La Unión Europea reaccionó a los ataques de Estados Unidos e Israel contra Irán criticando con contundencia las represalias iraníes, sin condenar los bombardeos iniciales. Ursula von der Leyen denunció los misiles iraníes como injustificados y violatorios del derecho internacional, especialmente contra los Emiratos Árabes Unidos. Antonio Costa condenó los ataques de Irán a sus vecinos como una escalada peligrosa.
Autoridades europeas convocaron dos reuniones extraordinarias: una videoconferencia de ministros de Exteriores el domingo y otra del Colegio de Comisarios el lunes, con el fin de buscar una solución diplomática y presionar a Irán para detener sus programas nuclear y balístico. Expresaron preocupación por un posible cierre del Estrecho de Ormuz, que impactaría el comercio y los precios del petróleo.

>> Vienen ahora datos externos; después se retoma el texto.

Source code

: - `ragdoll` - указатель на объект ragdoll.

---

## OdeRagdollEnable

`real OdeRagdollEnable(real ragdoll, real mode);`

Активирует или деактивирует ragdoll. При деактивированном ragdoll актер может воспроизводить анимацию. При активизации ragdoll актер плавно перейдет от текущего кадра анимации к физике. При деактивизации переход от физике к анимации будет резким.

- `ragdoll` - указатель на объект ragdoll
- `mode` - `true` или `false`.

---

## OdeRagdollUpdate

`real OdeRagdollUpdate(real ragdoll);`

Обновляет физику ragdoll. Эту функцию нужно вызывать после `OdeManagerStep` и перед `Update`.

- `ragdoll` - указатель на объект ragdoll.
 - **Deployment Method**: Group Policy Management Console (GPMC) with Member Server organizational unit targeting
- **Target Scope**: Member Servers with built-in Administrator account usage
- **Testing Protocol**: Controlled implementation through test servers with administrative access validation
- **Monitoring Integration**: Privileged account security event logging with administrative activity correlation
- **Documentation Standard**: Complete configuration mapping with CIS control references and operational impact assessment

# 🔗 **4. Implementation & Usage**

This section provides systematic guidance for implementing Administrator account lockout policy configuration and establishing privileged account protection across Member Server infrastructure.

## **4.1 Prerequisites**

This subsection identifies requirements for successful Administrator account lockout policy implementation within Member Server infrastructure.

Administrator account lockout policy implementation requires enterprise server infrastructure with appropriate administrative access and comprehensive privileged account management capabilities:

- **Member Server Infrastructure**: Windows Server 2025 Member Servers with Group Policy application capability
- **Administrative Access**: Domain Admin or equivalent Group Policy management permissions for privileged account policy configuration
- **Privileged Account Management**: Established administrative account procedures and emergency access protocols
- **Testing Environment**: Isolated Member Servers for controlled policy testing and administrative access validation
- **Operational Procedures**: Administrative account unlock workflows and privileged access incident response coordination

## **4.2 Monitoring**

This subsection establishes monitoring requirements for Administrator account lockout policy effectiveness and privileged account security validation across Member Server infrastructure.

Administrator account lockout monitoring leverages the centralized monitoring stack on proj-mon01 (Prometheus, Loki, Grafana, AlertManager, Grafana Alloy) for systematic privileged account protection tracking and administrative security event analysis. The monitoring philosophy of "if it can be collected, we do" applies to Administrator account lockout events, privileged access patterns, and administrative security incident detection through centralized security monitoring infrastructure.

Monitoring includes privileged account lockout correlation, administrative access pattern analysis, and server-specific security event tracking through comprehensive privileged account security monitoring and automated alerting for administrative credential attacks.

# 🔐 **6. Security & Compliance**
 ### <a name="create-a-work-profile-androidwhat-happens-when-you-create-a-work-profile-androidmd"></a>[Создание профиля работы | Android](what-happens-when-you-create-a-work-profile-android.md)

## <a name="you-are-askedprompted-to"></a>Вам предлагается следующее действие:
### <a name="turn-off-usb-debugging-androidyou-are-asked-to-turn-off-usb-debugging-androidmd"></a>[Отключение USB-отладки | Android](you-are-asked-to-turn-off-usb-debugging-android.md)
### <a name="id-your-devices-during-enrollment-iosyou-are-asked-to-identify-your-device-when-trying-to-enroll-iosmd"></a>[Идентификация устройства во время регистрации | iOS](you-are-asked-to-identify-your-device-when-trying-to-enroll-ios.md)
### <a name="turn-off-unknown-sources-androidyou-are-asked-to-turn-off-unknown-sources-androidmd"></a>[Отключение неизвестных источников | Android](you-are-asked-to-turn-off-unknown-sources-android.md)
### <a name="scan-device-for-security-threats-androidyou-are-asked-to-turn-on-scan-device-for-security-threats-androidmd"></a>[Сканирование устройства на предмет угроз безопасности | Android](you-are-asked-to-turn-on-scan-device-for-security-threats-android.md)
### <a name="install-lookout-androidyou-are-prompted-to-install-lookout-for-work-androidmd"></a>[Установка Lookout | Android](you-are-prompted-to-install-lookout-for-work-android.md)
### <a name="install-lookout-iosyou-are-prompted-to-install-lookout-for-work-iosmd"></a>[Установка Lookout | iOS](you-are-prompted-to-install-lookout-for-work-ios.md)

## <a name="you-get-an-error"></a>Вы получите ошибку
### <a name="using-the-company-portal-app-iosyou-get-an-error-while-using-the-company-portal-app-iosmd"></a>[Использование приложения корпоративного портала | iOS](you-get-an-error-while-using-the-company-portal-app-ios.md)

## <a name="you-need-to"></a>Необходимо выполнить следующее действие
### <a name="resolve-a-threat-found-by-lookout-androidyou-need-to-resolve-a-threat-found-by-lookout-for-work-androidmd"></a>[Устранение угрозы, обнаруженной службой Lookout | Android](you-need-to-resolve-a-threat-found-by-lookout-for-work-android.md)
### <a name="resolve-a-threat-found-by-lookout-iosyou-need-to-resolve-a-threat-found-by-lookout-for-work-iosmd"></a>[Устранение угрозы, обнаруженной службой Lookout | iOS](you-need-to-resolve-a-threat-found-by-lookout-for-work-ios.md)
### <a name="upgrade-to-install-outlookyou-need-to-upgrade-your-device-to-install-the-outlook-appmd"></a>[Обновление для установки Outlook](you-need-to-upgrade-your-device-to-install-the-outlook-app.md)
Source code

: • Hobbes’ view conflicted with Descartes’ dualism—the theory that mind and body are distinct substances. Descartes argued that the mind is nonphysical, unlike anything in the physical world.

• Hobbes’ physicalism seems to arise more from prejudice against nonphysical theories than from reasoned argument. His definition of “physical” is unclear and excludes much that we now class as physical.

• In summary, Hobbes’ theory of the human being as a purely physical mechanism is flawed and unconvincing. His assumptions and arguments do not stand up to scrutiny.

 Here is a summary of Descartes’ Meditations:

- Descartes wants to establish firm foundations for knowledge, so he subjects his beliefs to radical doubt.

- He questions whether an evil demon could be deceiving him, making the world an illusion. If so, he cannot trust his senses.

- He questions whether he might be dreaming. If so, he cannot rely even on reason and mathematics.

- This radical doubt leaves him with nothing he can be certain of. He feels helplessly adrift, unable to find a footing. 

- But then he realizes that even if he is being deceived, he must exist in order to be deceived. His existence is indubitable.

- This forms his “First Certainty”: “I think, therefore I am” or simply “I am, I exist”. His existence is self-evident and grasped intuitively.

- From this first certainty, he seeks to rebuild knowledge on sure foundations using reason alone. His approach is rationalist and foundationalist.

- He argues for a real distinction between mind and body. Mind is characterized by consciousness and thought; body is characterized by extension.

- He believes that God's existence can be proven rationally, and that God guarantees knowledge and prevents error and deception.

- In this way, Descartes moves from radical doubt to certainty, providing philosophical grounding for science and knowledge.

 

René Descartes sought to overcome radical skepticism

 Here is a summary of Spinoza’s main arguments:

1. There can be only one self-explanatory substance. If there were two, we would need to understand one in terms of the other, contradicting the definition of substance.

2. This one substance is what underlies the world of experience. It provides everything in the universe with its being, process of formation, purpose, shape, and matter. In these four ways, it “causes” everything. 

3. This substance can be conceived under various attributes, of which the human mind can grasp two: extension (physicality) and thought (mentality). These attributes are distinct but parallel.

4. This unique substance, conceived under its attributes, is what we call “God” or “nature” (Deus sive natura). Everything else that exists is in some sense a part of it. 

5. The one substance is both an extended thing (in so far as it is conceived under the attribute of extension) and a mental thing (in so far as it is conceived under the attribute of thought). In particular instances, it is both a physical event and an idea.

Alemania apoyó plenamente a Estados Unidos e Israel, con el canciller Friedrich Merz condenando el programa nuclear iraní y la represión interna. El gobierno alemán emitió comunicados conjuntas con Francia y Reino Unido, alineándose con la narrativa de Washington. Críticas solo vinieron de la izquierda y AfD, que mencionaron el derecho internacional pero evitaron atacar a Trump.
La Guardia Revolucionaria Islámica, dirigida por Mohammad Pakpour y leal a Ali Khamenei, controla sectores clave de la economía iraní como petróleo y telecomunicaciones, pese a sanciones que afectan a la población. Gestiona el Eje de la Resistencia con Hezbollah, Hamas y hutíes, y ha sido calificada de terrorista por varios países. Israel y Estados Unidos han diezmado su liderazgo en ataques previos.
En resumen de la crisis, la Operación Furia Épica de Estados Unidos e Israel destruyó instalaciones iraníes, confirmando la muerte de Khamenei según Netanyahu y Trump. Irán respondió con drones y misiles contra bases en la región, reportándose más de 200 muertos. Canadá, Australia y Argentina respaldaron los ataques, mientras Perú pidió paz.